Вернувшийся за ними Арай застыл в изумлении, наблюдая из ворот, как его молчаливый, никого ранее не замечавший сын, спокойно поглаживает здоровенного кота, а тот с готовностью принимает детскую ласку. Николай что-то рассказывал ребёнку о соседском петухе-драчуне, который гонял даже гусей. Говорил о маленьком бычке, гулявшем недалеко на привязи, и о том, что у него уже есть рожки. Арай зажал себе горло широкой ладонью, чтобы не вырвался ни один звук, способный помешать общению его сына и человека, годящегося мальчику в деды.
И совершенно некстати в кармане зазвонил телефон, разрывая идиллию.
— Да, Лариса, — отходя вглубь двора, произнёс Арай, — у нас всё нормально.

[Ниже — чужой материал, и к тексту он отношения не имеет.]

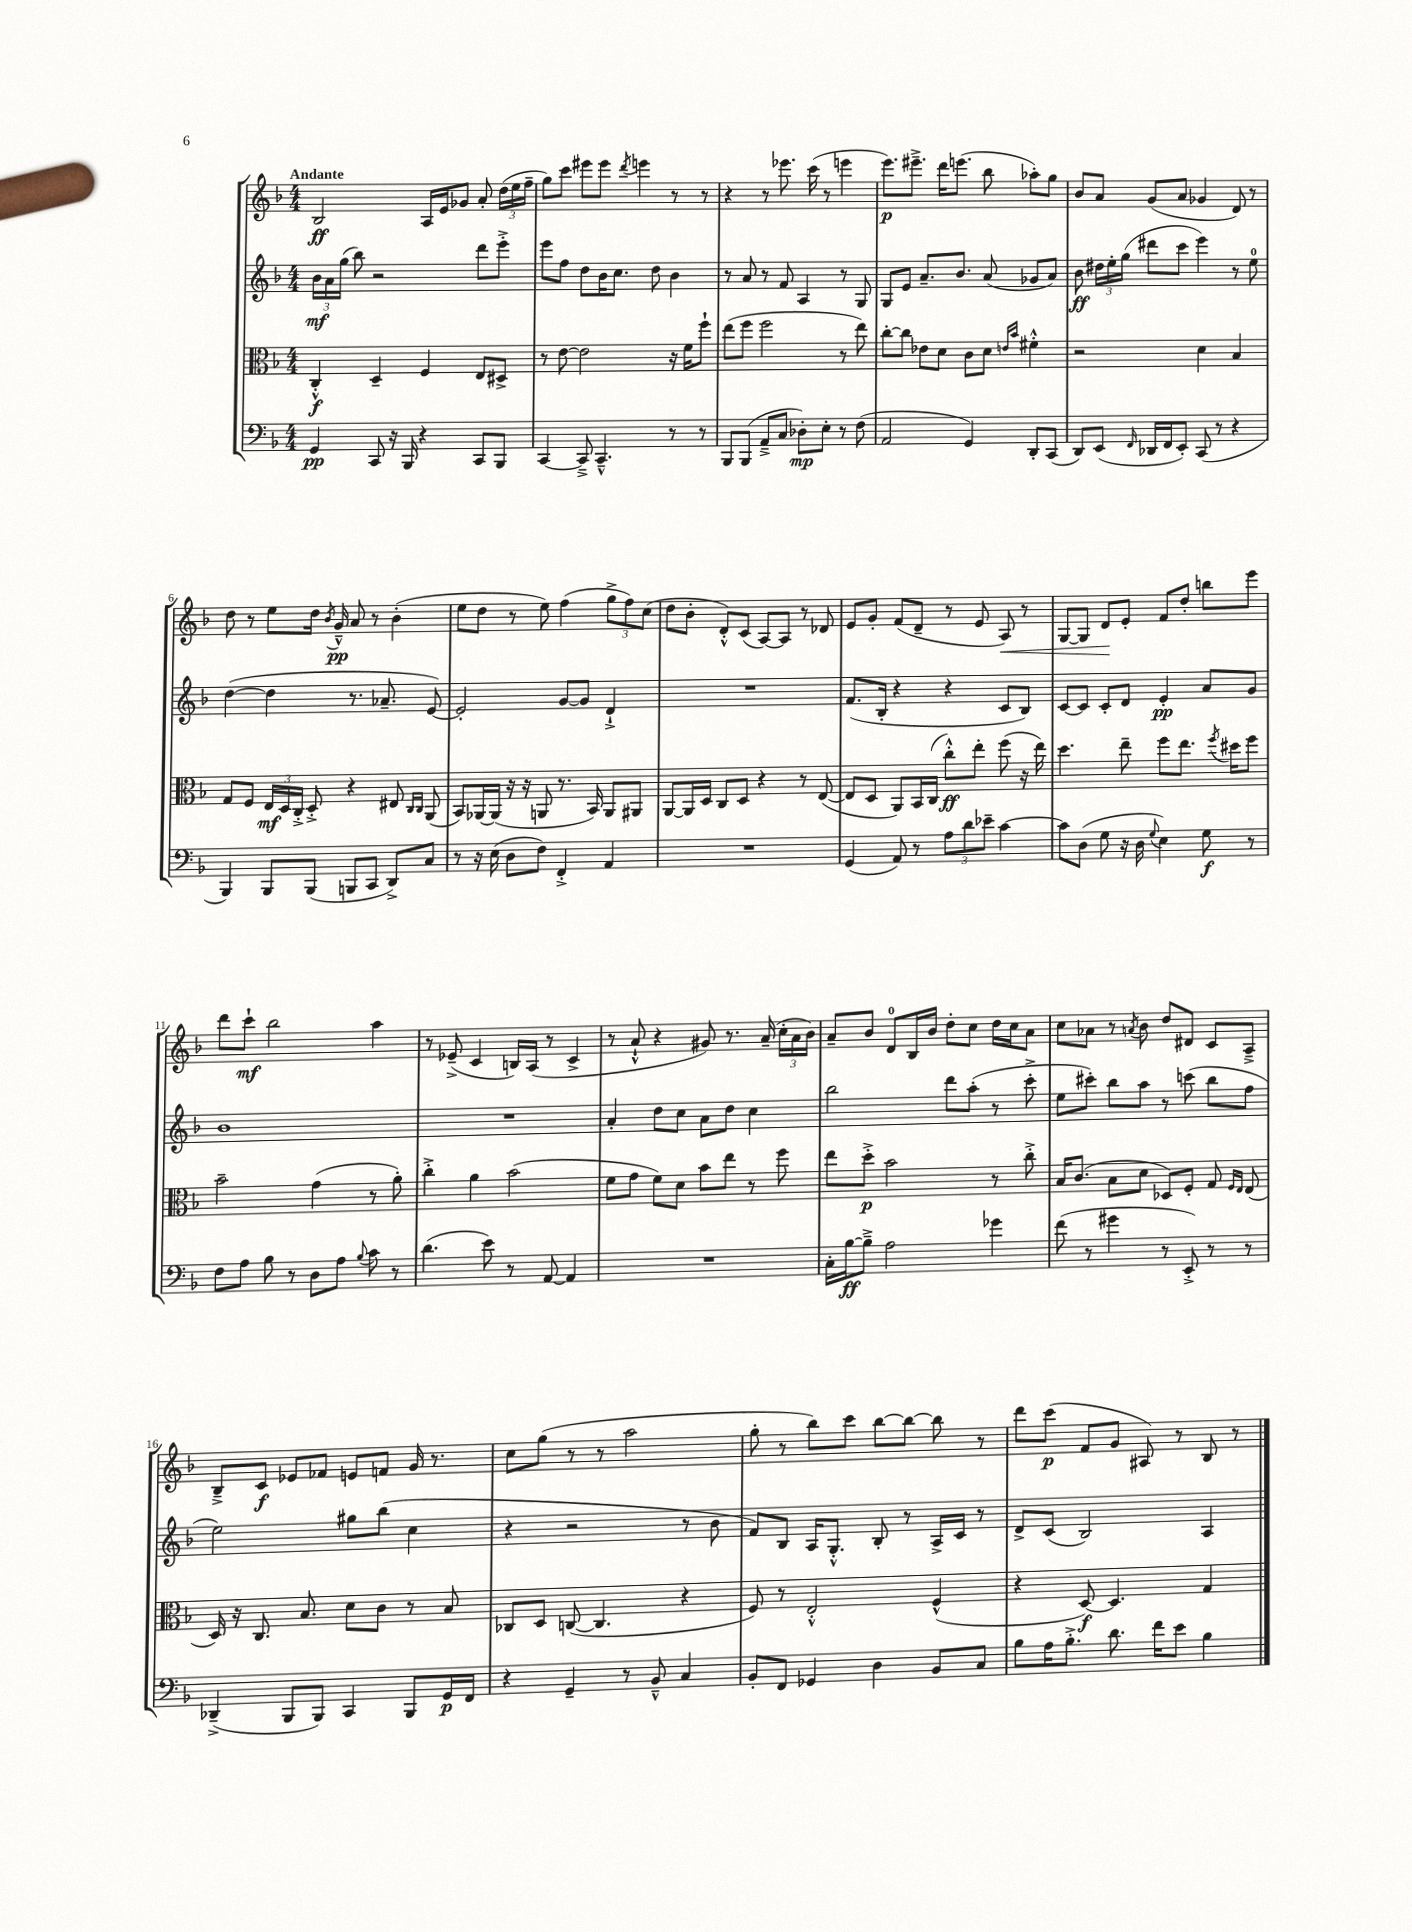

**kern	**kern	**kern	**kern
*staff4	*staff3	*staff2	*staff1
*clefF4	*clefC3	*clefG2	*clefG2
*k[b-]	*k[b-]	*k[b-]	*k[b-]
*M4/4	*M4/4	*M4/4	*M4/4
4GG	4C'^^	24b-	2B-
.	.	24a	.
.	.	(24gg	.
.	.	8bb-)	.
8CC	4D~	2r	.
16r	.	.	.
16BBB-	.	.	.
4r	4F	.	16A
.	.	.	16e
.	.	.	8g-
8CC	8E	8ddd	8a'
8BBB-	8D#^	8eee'^	(24dd
.	.	.	24ee
.	.	.	24ff~
=	=	=	=
[4CC	8r	8eee	8gg)
.	[8e	8ff	8ccc
8CC~^]	2e]	8dd	8eee#
4.CC~^^	.	16b-	8eee#
.	.	8.cc	.
.	.	.	8qddd
.	.	.	4eee
.	.	8dd	.
8r	16r	4b-	8r
.	16f	.	.
8r	8ff`	.	8r
=	=	=	=
8BBB-	(8ee	8r	4r
(8BBB-	8ff	8a	.
8AA~^	2ff	8r	8r
8C	.	8f	8.eee-
8D-')	.	4A	.
.	.	.	(16ccc
8E'	.	.	8r
8r	8r	8r	4eee
(8F	8ee)	8G	.
=	=	=	=
2AA	[8cc'	8G	8.eee)
.	8cc]	8e	.
.	.	.	8.eee#~^
.	8e-	8.a~	.
.	8d	.	16ddd
.	.	8.b-	(8.eee
4GG)	8c	.	.
.	8d	(8a	8bb-
.	16qqe	.	.
.	16qqb-	.	.
8DD'	4f#'^^	8g-	8aa-')
(8CC	.	8a)	8gg
=	=	=	=
8DD)	2r	8b-	8b-
(8EE	.	24dd#	8a
.	.	24ee'	.
.	.	(24gg	.
16qqFF	.	.	.
16DD-	.	8ddd#	(8g
16FF	.	.	.
8EE')	.	8ccc	8a
(8CC	4d	4eee)	4g-
8r	.	.	.
4r	4B-	8r	8d)
.	.	8ee	8r
=	=	=	=
4BBB-)	8G	([4dd	8dd
.	8F	.	8r
8BBB-	24E	4dd]	8ee
.	24D	.	.
.	24C'^	.	.
(8BBB-	8D'^	.	16dd
.	.	.	8qb-
.	.	.	16g~^^
8BBB	4r	8.r	8a
8CC	.	.	8r
.	.	8.a-~	.
8DD^)	8E#	.	(4b-'
.	16qqC	.	.
.	16qqC	.	.
8C	(8AA	[8e)	.
=	=	=	=
8r	8BB-)	2e']	8ee
16r	[16AA-	.	8dd
(16E	(16AA-]	.	.
8D	16r	.	8r
.	16r	.	.
8F)	8AA	.	8ee)
4FF'^	8.r	[8g	(4ff
.	.	8g]	.
.	16BB-)	.	.
4AA	8AA	4d`^	12gg^
.	.	.	12ff)
.	8AA#	.	.
.	.	.	(12cc
=	=	=	=
1r	[8AA	1r	8dd
.	16AA]	.	8b-'
.	16D	.	.
.	8C	.	8d'^^)
.	8D	.	(8c
.	4r	.	[8A)
.	.	.	8A]
.	8r	.	8r
.	([8E	.	8d-
=	=	=	=
(4GG	8E]	(8.f	8e
.	8D	.	8g'
.	.	16B-'	.
8AA)	8AA)	4r	(8f
8r	16BB-	.	8d~
.	(16C	.	.
12A	8cc'^^)	4r	8r
12d	.	.	.
.	8ee'	.	8e
12e-~	.	.	.
[4c	(8ff	8c	8A)
.	16r	8B-)	8r
.	16ee)	.	.
=	=	=	=
8c]	4.dd	[8c	[8G
(8D	.	8c]	8G]
8G	.	8c'	8d
16r	8ee~	8d	8e'
16D	.	.	.
8qqG	.	.	.
4E)	8ff	4e'	8f
.	8.ee	.	8dd'
8G	.	8a	8bb
.	8qff	.	.
.	16dd#	.	.
8r	8ff	8g	8eee
=	=	=	=
8F	2b-~	1b-	8ddd
8A	.	.	8ccc`
8B-	.	.	2bb-
8r	.	.	.
8D	(4g	.	.
8A	.	.	.
8qqB-	.	.	.
8c	8r	.	4aa
8r	8a')	.	.
=	=	=	=
(4.d	4cc'^	1r	8r
.	.	.	(8e-~^
.	4a	.	4c
8e)	.	.	.
8r	(2b-	.	16B)
.	.	.	(16A
[8AA	.	.	8r
4AA]	.	.	4c^
=	=	=	=
1r	8f	4a'	8r
.	8g	.	8a`^^
.	8f)	8dd	4r
.	8d	8cc	.
.	8b-	8a	8g#)
.	8ee	8dd	8.r
.	8r	4cc	.
.	.	.	(16a~
.	8ff	.	24cc'
.	.	.	24a
.	.	.	24b-)
=	=	=	=
16C'	8ee	2bb-	8a~
[16B-	.	.	.
8B-~^]	8dd'^	.	8b-
2A	2b-	.	8d
.	.	.	16B-
.	.	.	16b-
.	.	8ddd	8dd'
.	.	(8aa'	8cc
4g-	8r	8r	16dd
.	.	.	16cc
.	8cc'^	8ccc'^	8a
=	=	=	=
(8f	16B-	8ee	8cc
.	(8.c	.	.
8r	.	8ccc#')	8a-
4g#	8B-	8bb-	8r
.	.	.	8qa
.	8d	8aa	8b-
8r	8D-)	8r	8dd
8EE'^)	8F'	(8ccc	8d#
8r	8G	8bb-	8c
.	16qqF	.	.
.	16qqE	.	.
8r	(8E	8ff	8A~^
=	=	=	=
(4DD-~^	16D)	2ee)	8B-~^
.	16r	.	.
.	8.C	.	8c
8BBB-	.	.	8e-
.	8.B-	.	.
8BBB-)	.	.	8f-
4CC	8d	8gg#	8e
.	8c	(8bb-	8f
8BBB-	8r	4cc	16g
.	.	.	8.r
16GG	8B-	.	.
16FF	.	.	.
=	=	=	=
4r	8C-	4r	8cc
.	8D	.	(8gg
4GG~	([8C	2r	8r
.	4.C]	.	8r
8r	.	.	2aa
8BB-~^^	.	.	.
4C	4r	8r	.
.	.	8b-	.
=	=	=	=
8BB-'	8F)	8f)	8gg'
8FF	8r	8B-	8r
4GG-	2E'^^	16A	8bb-)
.	.	8.G'^^	.
.	.	.	8ccc
4D	.	8B-'	[8bb-
.	.	8r	8bb-_
8BB-	(4F^^	16A^	8bb-]
.	.	16c	.
8C	.	8r	8r
=	=	=	=
8B-	4r	8d^	8ddd
16A	.	(8c	(8ccc
8.B-'^	.	.	.
.	[8D)	2B-)	8f
8.d	4.D]	.	8g
.	.	.	8A#)
16f	.	.	.
8e	.	.	8r
4B-	4G	4A	8B-
.	.	.	8r
==	==	==	==
*-	*-	*-	*-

— Я тебя не спрашивала ни о чём. Главное забыла сказать: у него в рюкзаке таблетки, которые надо давать по часам. Схему я тоже положила. Не забывай, иначе он устроит концерт в любом месте.
— Какие таблетки? Зачем? — удивился он. — Ему их прописали?
— Да! Не задавай идиотских вопросов! Всё.
Арай направился к машине, обратив внимание, как мгновенно изменилось поведение ребёнка: он снова опустил голову, сжал руки в кулачки и сидел неподвижно. Николай Палыч медленно потирал щетину и, прищурившись, смотрел на отца, взявшего рюкзак. Арай изучал содержимое, читал записку и качал головой.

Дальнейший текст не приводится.